A case of mistaken identity

A Christian Science perspective: Why overreacting isn’t part of who we are.

I was prone to overreact. If I thought I had the right idea, I felt compelled to press my point of view on others by using forceful words. Often my strong reactions would alienate others. I felt bad when this happened, but that didn’t stop me. I considered my behavior an inherent part of my identity. I mistakenly thought the way I acted was the only way to bring about a positive solution to a situation or outcome. But it was a stressful way of living.

Eventually, I grew weary of the stress. Feeling burdened and tired, I reached out to God in prayer. One way to pray is to listen quietly for divine guidance. When I did this, as I was taught to do in Christian Science, I became aware that the problem was my self-centered sense of identity. The ideas in two verses from the Bible helped me get back on track: “Be still, and know that I am God” (Psalms 46:10) and “God is Love” (I John 4:16). And in her book, “Science and Health with key to the Scriptures,” a book based on the Bible that explains the Science of Christianity, Mary Baker Eddy writes, “There is no power apart from God” (p. 228). It occurred to me that I wouldn’t feel so burdened if I depended on God, divine Love, rather than relying on the force of my personality.

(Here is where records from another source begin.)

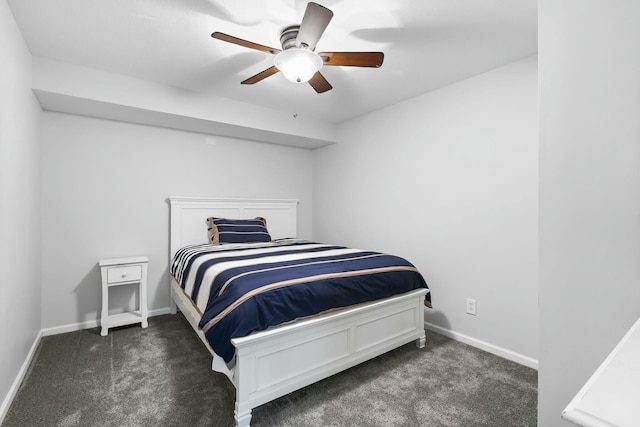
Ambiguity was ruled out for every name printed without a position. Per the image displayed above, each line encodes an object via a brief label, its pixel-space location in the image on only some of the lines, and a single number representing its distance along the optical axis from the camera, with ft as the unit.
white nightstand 9.44
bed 5.55
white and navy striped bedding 5.65
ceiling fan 5.74
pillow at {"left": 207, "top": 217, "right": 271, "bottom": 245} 11.43
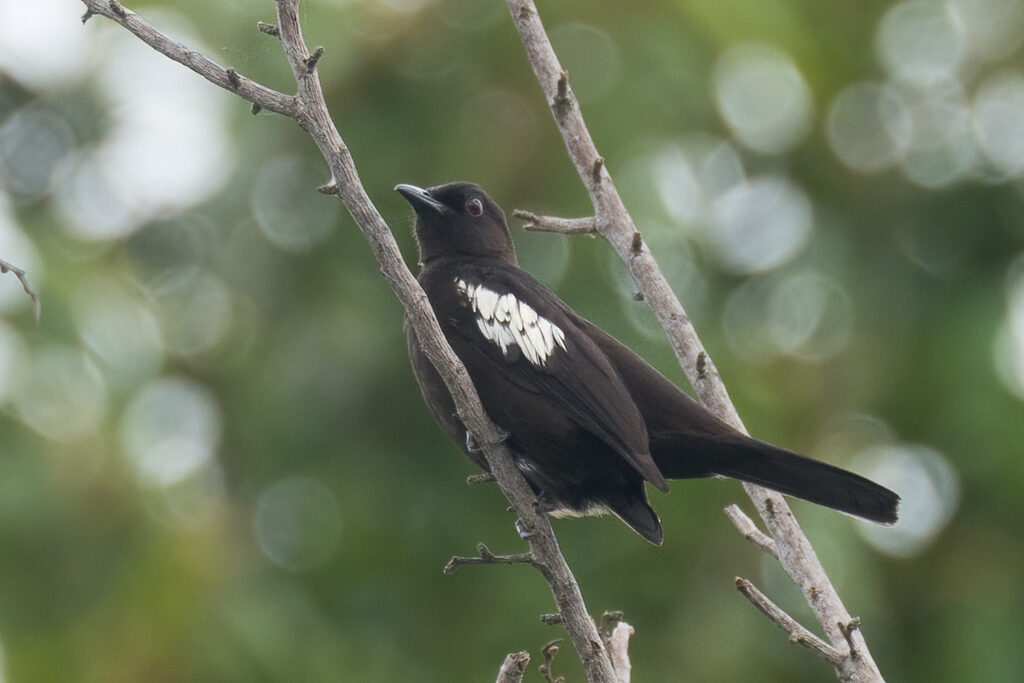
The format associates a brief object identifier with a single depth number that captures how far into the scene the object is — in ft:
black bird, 26.07
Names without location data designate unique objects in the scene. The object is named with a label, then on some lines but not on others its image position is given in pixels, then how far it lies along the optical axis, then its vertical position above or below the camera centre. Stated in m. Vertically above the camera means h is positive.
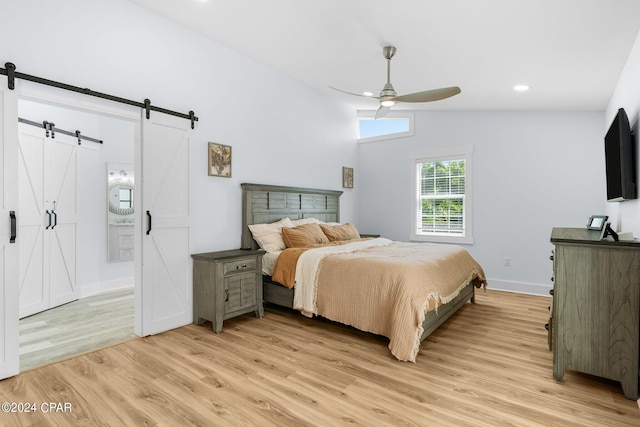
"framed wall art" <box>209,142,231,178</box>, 3.86 +0.59
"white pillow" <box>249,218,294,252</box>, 4.09 -0.30
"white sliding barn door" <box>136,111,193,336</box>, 3.24 -0.12
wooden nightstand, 3.38 -0.76
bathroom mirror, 5.06 +0.00
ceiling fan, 3.27 +1.11
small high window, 5.96 +1.54
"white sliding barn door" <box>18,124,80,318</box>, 3.81 -0.10
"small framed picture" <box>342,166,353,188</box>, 6.17 +0.61
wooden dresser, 2.14 -0.64
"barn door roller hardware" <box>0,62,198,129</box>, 2.40 +0.98
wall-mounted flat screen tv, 2.53 +0.39
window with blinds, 5.40 +0.22
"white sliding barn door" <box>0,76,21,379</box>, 2.39 -0.15
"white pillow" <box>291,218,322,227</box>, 4.73 -0.14
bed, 2.80 -0.63
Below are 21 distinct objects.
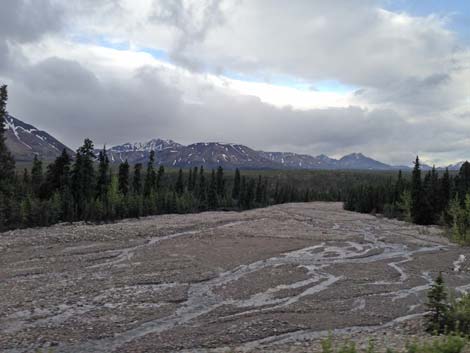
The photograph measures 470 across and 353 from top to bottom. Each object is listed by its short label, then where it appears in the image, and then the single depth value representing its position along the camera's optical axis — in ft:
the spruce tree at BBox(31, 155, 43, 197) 249.75
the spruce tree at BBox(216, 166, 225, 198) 406.41
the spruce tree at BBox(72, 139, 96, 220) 232.96
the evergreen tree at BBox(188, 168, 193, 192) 409.49
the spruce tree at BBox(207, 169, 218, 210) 370.32
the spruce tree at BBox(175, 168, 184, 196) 365.81
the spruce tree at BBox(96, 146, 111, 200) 260.83
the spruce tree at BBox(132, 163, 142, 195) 321.52
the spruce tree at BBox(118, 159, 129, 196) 299.38
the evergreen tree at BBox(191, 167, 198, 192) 405.80
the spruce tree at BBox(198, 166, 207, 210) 361.10
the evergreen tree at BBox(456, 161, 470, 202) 262.26
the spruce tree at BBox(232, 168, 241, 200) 448.24
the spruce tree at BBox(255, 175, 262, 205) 434.01
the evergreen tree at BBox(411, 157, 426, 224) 270.46
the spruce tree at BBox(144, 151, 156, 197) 314.96
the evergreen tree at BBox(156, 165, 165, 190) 347.32
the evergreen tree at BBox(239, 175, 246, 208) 402.11
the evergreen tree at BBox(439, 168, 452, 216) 266.94
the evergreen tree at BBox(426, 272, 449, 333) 54.80
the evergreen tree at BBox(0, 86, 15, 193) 191.11
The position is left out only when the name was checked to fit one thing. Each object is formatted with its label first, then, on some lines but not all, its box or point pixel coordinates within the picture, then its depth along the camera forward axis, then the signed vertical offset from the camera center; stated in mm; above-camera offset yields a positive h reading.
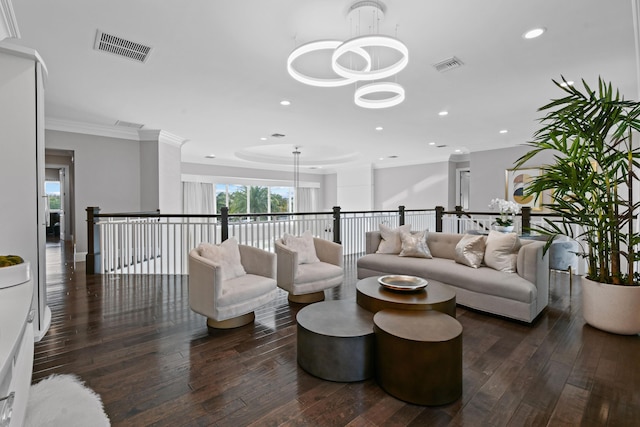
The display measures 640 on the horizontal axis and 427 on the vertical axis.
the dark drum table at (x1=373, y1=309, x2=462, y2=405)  1815 -891
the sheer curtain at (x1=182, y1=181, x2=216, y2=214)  10039 +478
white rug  1670 -1095
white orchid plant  4471 -22
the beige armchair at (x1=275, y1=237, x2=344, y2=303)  3428 -712
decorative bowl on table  2584 -626
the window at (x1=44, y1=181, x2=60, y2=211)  10777 +663
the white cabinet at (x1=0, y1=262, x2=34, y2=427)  757 -364
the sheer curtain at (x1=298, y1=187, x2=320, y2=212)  13058 +513
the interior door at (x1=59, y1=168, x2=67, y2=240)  9288 +533
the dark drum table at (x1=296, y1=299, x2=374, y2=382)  2049 -912
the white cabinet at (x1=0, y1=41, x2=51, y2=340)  2404 +441
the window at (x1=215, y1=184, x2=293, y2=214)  11117 +508
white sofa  2982 -736
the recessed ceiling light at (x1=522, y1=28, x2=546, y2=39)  2828 +1612
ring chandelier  2309 +1230
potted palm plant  2633 +123
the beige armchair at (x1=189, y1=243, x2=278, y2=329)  2711 -710
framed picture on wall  7534 +629
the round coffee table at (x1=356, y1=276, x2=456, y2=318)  2342 -679
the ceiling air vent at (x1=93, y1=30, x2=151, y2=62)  2955 +1625
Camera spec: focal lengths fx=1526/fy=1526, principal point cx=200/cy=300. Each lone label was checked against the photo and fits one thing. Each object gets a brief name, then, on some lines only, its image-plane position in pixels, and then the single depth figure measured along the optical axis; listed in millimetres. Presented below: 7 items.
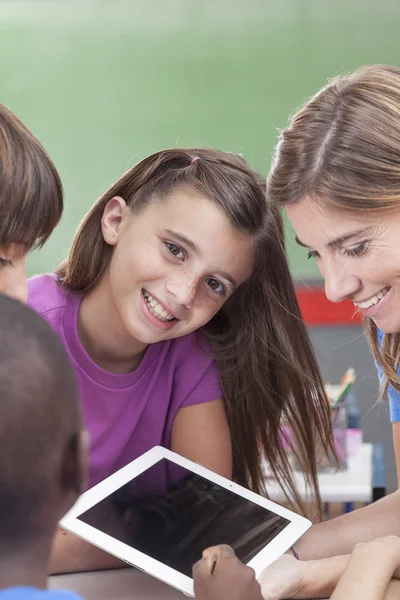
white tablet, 1967
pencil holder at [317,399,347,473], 3151
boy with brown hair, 1937
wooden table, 2011
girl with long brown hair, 2314
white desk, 2982
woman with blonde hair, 2062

The life of Christ Jesus provides a perfect example of the good we can do when we turn from self and humbly trust God. Jesus healed blindness and raised the dead, yet he said: “The Son can do nothing by himself. He can do only what he sees his Father doing” (John 5:19, New International Reader’s Version). Here, Jesus refers to God as his Father, but he thought of God as everyone’s Father.

Speaking to the multitude, Jesus said, “[C]all no man your father upon the earth: for one is your Father, which is in heaven” (Matthew 23:9), indicating each individual’s direct connection to God. Mrs. Eddy unpacks this idea further when she says, “Man is not God, but like a ray of light which comes from the sun, man, the outcome of God, reflects God” (p. 250). Like Jesus, we can trust that at all times our loving Father is empowering all that is good in ourselves and others.

These ideas changed the way I thought about myself. I realized a self-centered sense of identity was a mistaken identity. Since God is the only power and creator, all true identity must proceed from God, who is Love, and therefore must reflect His nature. This new understanding of the reality of my identity removed my false sense of responsibility. Knowing that God is the active power upholding all goodness caused me to consider the ideas of others more carefully. If I thought I had a better idea, I was able to present the idea in a gentle, loving way and trust that if it was God’s idea, others would see the value of it, too. Awake to my real identity as one of God’s children, I now have more peace in my life, and, best of all, I am closer to my fellow man.